Work to complete: The full set of lines below has to be duplicated exactly, with no picture kept.

Supplied entries:

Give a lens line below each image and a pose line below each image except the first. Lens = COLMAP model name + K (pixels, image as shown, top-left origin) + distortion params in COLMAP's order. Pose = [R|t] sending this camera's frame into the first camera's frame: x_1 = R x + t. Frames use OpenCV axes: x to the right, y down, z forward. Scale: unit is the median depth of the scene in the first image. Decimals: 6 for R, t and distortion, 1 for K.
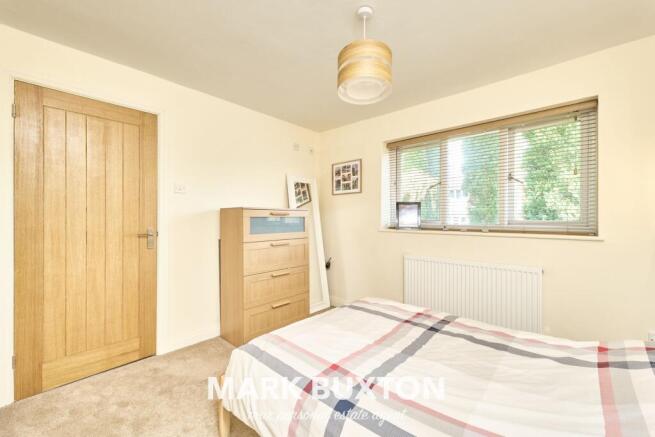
lens RADIAL K [[269.2, 0, 327.8], [0, 269.2, 217.9], [0, 0, 1]] dist [0.007624, 0.000033]
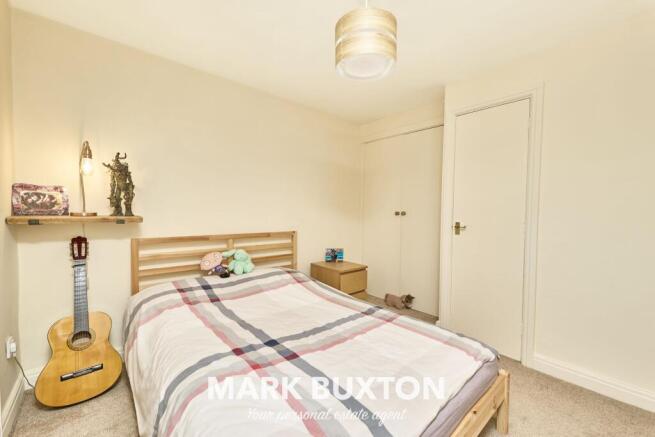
lens RADIAL K [[269.2, 0, 326.9], [0, 269.2, 219.0], [0, 0, 1]] dist [0.007624, 0.000033]
pose [[-0.994630, -0.014033, 0.102539, 0.136158], [-0.011208, 0.999543, 0.028073, 0.011509], [-0.102886, 0.026773, -0.994333, 1.636868]]
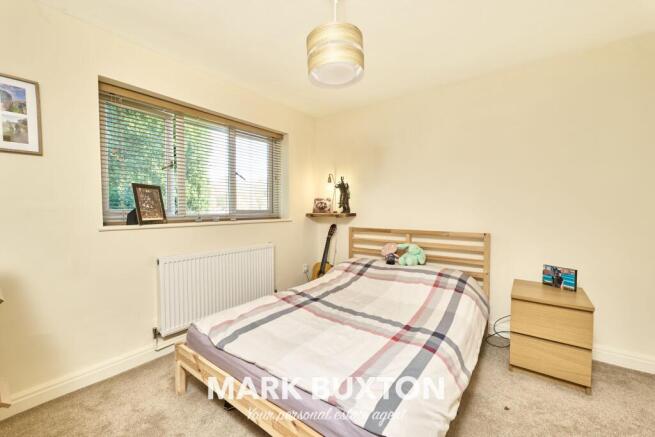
lens RADIAL K [[269.2, 0, 327.6], [0, 269.2, 216.4], [0, 0, 1]] dist [0.007624, 0.000033]
pose [[-0.096126, -0.028246, 0.994968, -0.732286], [0.003998, 0.999578, 0.028763, 0.007882], [-0.995361, 0.006743, -0.095973, 0.969872]]
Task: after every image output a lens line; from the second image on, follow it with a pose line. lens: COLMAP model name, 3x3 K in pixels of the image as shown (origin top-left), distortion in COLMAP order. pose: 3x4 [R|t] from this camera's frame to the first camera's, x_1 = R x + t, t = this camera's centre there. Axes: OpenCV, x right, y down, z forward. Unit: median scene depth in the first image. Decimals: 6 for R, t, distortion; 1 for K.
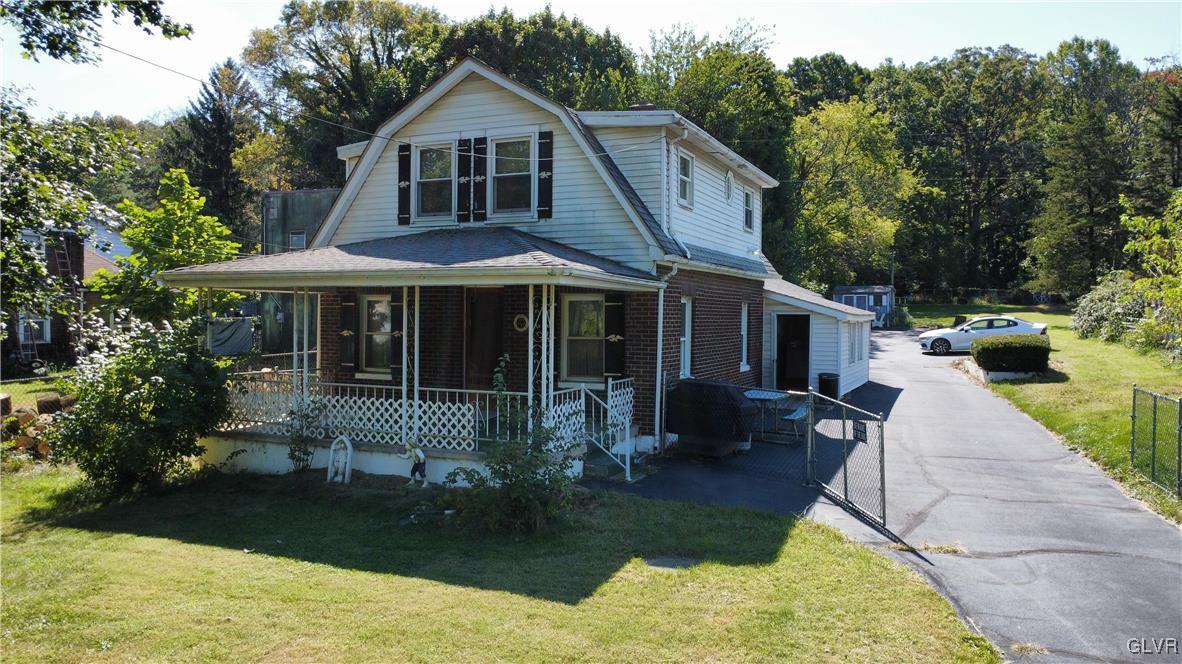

Problem solution:
Give a lens line below each image and a pose line below each image except the first. Lens = COLMAP model name + K (pixels, image as shown, top-left origin) + distortion params in COLMAP's order. Pose = [R|t] sending this camera's frame into the first camera's frame: x_1 = R x + t. Frames use OpenCV axes: x to the right, y down, z forward. Scale: unit is the median depth of the scene in the first image. Decimals: 6 for R, t and distortion, 1 for K.
lens RADIAL K [[269.2, 0, 327.8], [0, 269.2, 217.9], [0, 0, 1]] dist [0.007624, 0.000033]
lens RADIAL K [[269.2, 0, 326.9], [0, 269.2, 219.0], [0, 0, 1]] dist [0.007624, 0.000033]
pose [[-0.994630, -0.014033, 0.102539, 0.136158], [-0.011208, 0.999543, 0.028073, 0.011509], [-0.102886, 0.026773, -0.994333, 1.636868]]
lens RADIAL K [[269.2, 0, 327.6], [0, 269.2, 216.4], [0, 0, 1]] dist [0.007624, 0.000033]
pose [[-0.096126, -0.028246, 0.994968, -0.732286], [0.003998, 0.999578, 0.028763, 0.007882], [-0.995361, 0.006743, -0.095973, 0.969872]]
Task: after every image output a lens line; from the second image on, follow it with a pose line. lens: COLMAP model name, 3x3 K in pixels of the image as shown (origin top-left), distortion in COLMAP order. pose: 3x4 [R|t] from this camera's frame to the first camera's, x_1 = R x + t, t = this camera's centre there. Axes: OpenCV, x right, y down, z forward. Unit: median scene depth in the first image. Decimals: 6 for R, t, distortion; 1 for K.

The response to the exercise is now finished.